I guess I will go down to the local gov't offices (park svc, forest svc) and ask them what skills/training/certification would be of value to them.


----------



## joeten (Dec 4, 2008)

We all realise your aim but want to be as honest with you as possible and if you have the time then that is good you can then start the process of learning BM gave you some of the areas to start with and you can get some very useful books for self study
mike myers A+ http://www.amazon.com/CompTIA-Certification-Seventh-Edition-220-701/dp/0071701338 is a starting point you can also get network + just scroll down the page for the latest realeases


----------



## greenbrucelee (Apr 24, 2007)

No one was insulted but as you will find there are many adverts on TV or in schools and universities that say things like "get this and earn 50k a year" or "do this cours with us and we guarantee you will get your dream job in 18 months and earn thousands" Even Universities will say do this course and you will be guaranteed a good future career.

Unfortunatley its all BS. It took me 8 years to get into IT mainly because I was applying for positions above my experience level and also the fact that I was not prepared to take the massive pay drop involved.

It wasn't until people mainly Boson Michael set me on the right track.

As Joeten has pointed out you should start with the A+ and N+ and I would sugest then you do something like the xp client 70-270 and the windows 7 client 70-680.


----------



## jenae (Jun 17, 2008)

Hi, I would like to inject a more positive spin on this, enthusiasm is not allied to experience and if you want something enough then you will make it happen.
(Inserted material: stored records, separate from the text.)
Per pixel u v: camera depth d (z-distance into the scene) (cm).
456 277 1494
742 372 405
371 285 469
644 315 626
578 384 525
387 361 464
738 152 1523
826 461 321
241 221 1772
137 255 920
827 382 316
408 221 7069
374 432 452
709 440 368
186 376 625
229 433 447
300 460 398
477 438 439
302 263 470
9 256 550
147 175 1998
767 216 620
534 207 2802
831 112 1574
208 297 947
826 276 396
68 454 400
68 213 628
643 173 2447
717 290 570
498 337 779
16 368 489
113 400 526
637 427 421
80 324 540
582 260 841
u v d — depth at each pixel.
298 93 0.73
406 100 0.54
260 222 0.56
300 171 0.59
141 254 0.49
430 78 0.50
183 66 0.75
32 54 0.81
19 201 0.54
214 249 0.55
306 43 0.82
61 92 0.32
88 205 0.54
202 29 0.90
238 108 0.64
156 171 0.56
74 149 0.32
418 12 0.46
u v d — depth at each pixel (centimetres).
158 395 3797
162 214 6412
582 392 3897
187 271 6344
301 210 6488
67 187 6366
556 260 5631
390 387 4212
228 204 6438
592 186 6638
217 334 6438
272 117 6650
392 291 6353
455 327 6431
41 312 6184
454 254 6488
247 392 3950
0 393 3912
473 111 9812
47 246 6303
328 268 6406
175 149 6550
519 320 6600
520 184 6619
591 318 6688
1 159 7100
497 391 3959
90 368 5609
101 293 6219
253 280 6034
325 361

Forget age and whether you start at the bottom all journeys begin with the first step.

If you want this, then it's up to you to make it happen, if it was easy it probably wouldn't be worth doing anyway. The qualifications needed are not that difficult and can be fun. Just don't try for a PhD in the registry.


----------



## joeten (Dec 4, 2008)

I don't believe anyone was trying to dampen any enthusiasm jenae more being honest about the route required,if my comments came across that way I do apologies


----------



## jenae (Jun 17, 2008)

Hi, no my comments were directed at the OP, I agree with the realistic approach, however nothing worth doing is going to be easy. I merely implied that if you want something enough, then it is up to you.


----------



## joeten (Dec 4, 2008)

Sure got that right (sometimes even the stuff not worth it takes some effort lol)


----------